» ACCIÓN REQUERIDA 1: Según el texto sobre la ministra de Sanidad, ¿a qué partido pertenecían los compañeros que la mandaron a países lejanos?
» ACCIÓN REQUERIDA 2: Retoma el texto sobre la ministra de Sanidad y sigue escribiéndolo desde su última frase.

» TEXTO PROPORCIONADO:
######

ANTONIO BARROS MANZANO
La ministra de Sanidad apareció en la pantalla de televisión con un modelito deslumbrante, sonreía con los labios finamente maquillados, pero sus ojos sin embargo, marcados por unas soberanas ojeras, denotaban la responsabilidad que parecía pesar más de lo que podía estar habituada a apencar en cargos anteriores: con Zerolos, Chuecas, Madriles, chulapas y mucha parafernalia de ‘Helio’, como el de los globos, ya saben. Se dirigió al respetable entre ‘jipidos’ y respiraciones más cercanos al prologo de un ataque de ansiedad que al de una buena o mala pero emocionante noticia; sabíamos entonces que se trataba de la misma de siempre, Dª Trinidad Jiménez, la que meses antes había sido rescatada del olvido en los países lejanos a los que la mandaron sus queridos compañeros del PSOE, sin que nadie sepa decir a ciencia cierta a qué menester.

######

[Datos de referencia espacial]

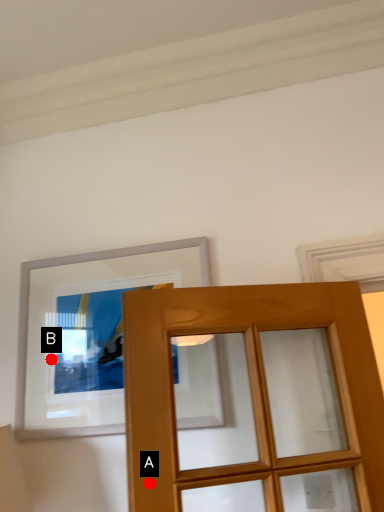
Question: Two points are circled on the image, labeled by A and B beside each circle. Which of the following is the closest to the observer?

Choices:
 (A) A is closer
 (B) B is closer

Answer: (A)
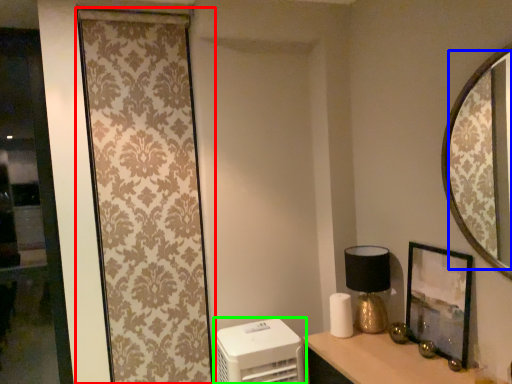
Question: Considering the real-world distances, which object is farthest from curtain (highlighted by a red box)? mirror (highlighted by a blue box) or appliance (highlighted by a green box)?

Choices:
 (A) mirror
 (B) appliance

Answer: (A)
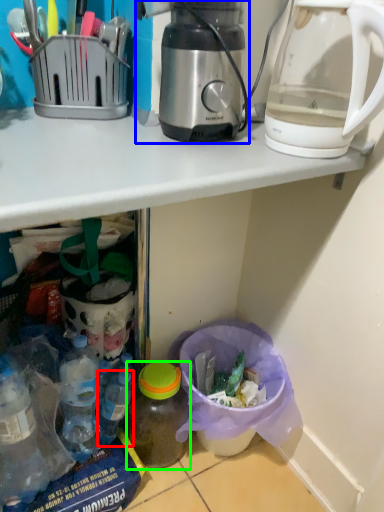
Question: Which object is positioned farthest from bottle (highlighted by a red box)? Select from coffee maker (highlighted by a blue box) and bottle (highlighted by a green box).

Choices:
 (A) coffee maker
 (B) bottle

Answer: (A)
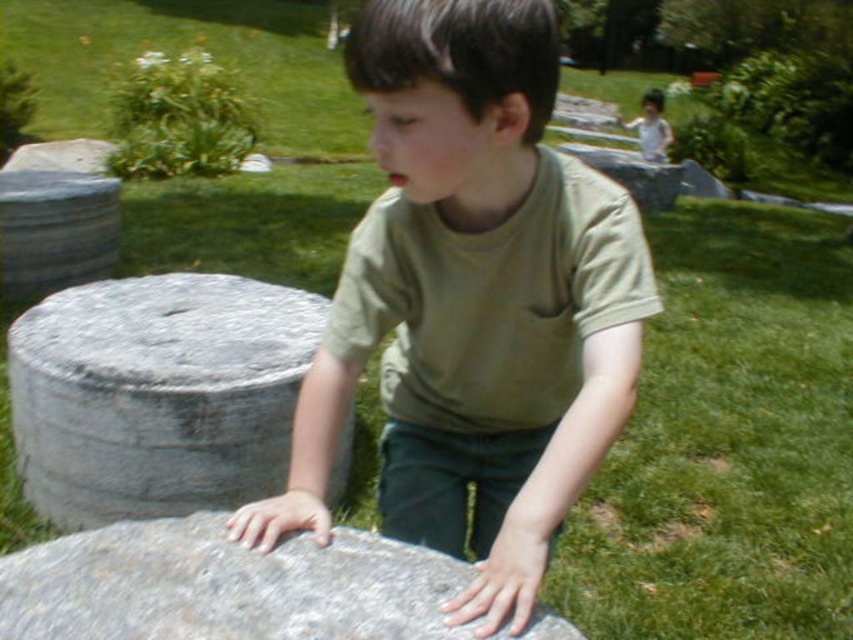
Question: Is gray rough stone at left to the right of gray rough stone at lower left from the viewer's perspective?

######

» RESPUESTA 1: Al PSOE.

» RESPUESTA 2:
Habrá vacuna para todo aquel que la necesite (frase con tantas posibilidades como el juego de ajedrez), dijo con un suspiro hondo Trinidad; estamos sobradamente preparados para lo que está por venir a partir del otoño, que por lo que parece y según expertos de la OMS será de una gravedad todavía por valorar. –Joder, pensé entonces–, ¿y si la gravedad no se conoce en toda su magnitud, cómo podemos estar preparados para algo desconocido, y además quienes son los agraciados que necesitarán la dichosa vacuna?. Entonces esperé a ver que decía Gabilondo (Iñaki), pero estaba de vacaciones; después conecté la COPE por escuchar la opinión al respecto del ínclito Jiménez Losantos, resultó que los obispos lo habían mandado también de vacaciones a otra congregación para que continuase su particular apostolado.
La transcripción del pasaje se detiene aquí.